- [EXCERPT]:
━━━━━━━━━━━━━━━━━━━━━━━━━━━━━━
According to the present invention where the flexible element is essentially held in place by friction forces, it is important to achieve as great a friction as possible between the flexible element and contact surface, and the flexible element and the pressure element. It is possible to achieve improved friction in several ways. One method is to arrange grooves or projecting ribs in the pressure element and/or the contact surface such that the flexible element is partially pressed into the grooves and/or the ribs are pressed into the flexible element when the flexible element is pressed against the contact surface, such that one thereby achieves a more secure connection between the elements. The grooves can be formed by channels or slits or as in one embodiment by full or partially through-going perforations in the pressure plate and/or contact surface and the perforated plate attached to the contact surface or pressure plate. The perforations can also form through-going holes for connecting the pressure plate to the contact surface by the use of a bolt connection.

A perforated element of this type can be formed from a plate of sheet-metal, but it is also important that the edges of the perforated element, grooves and/or ridges, are not so sharp that they cause unnecessary wear on the flexible element.

The flotation elements that are connected together can be of different types, one variation is pontoons that have reinforcement elements that extend into the pontoons. When using such a pontoon, it is natural that the contact surface is in connection with the reinforcement elements such that one achieves a satisfactory dispersion of forces in the pontoon.

It is preferred that the connection device is arranged in channels in the upper surface of the flotation elements with edges that shall be attached against the second flotation element. The channel in a preferred embodiment is formed as an L-shaped groove along one edge of the upper surface of the flotation element. The upper surface is that side of the flotation element that ordinarily is directed away from the medium in which the flotation element floats. Viewed from the side, the bottom of the L-shape forms the contact surface for the connection device. In a preferred embodiment, the depth of the channel, that is the height of the L-shape, corresponds to the thickness of the connection device such that the upper edge of the connection device lies flush with the upper surface of the flotation element. In addition, the convection device has a deck plate arranged in the upper edge of the pressure plate.

The deck plate can have channels such that the connection means for holding the pressure plate against the contact surface are hidden under the deck plate or at least do not stick out over the deck plate in that it terminates at the deck plate. The deck plate can be attached to the pressure plate by for example recessed screws or other type of connection such that in the preferred embodiment it lies flush with the upper surface of the flotation element without any projecting parts.
━━━━━━━━━━━━━━━━━━━━━━━━━━━━━━
- [APPLY WHAT YOU READ]:
A – Could you transcribe the passage on connecting flotation elements between "A perforated element" and "the flexible element.", inclusive?
B – Does each statement below agree with the passage on connecting flotation elements? Answer yes or no for each, quoting the words of the passage that decide it.
(i) A perforated element of this type can be made from a sheet-metal plate.
(ii) In a preferred embodiment, the channel is formed as a U-shaped groove.
(iii) The upper surface is the side of the flotation element ordinarily directed toward the medium in which it floats.

- [DATASET EXCERPT]:
━━━━━━━━━━━━━━━━━━━━━━━━━━━━━━
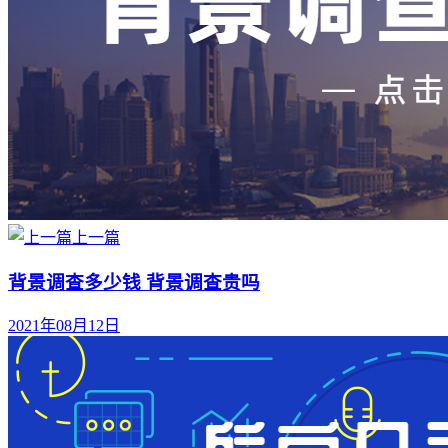
上一篇
背景调查多少钱 背景调查贵吗
2021年08月12日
━━━━━━━━━━━━━━━━━━━━━━━━━━━━━━
- [SOLUTION LIST]:
A –
A perforated element of this type can be formed from a plate of sheet-metal, but it is also important that the edges of the perforated element, grooves and/or ridges, are not so sharp that they cause unnecessary wear on the flexible element.

B –
(i) Yes: "A perforated element of this type can be formed from a plate of sheet-metal"
(ii) No: "The channel in a preferred embodiment is formed as an L-shaped groove along one edge of the upper surface of the flotation element."
(iii) No: "The upper surface is that side of the flotation element that ordinarily is directed away from the medium in which the flotation element floats."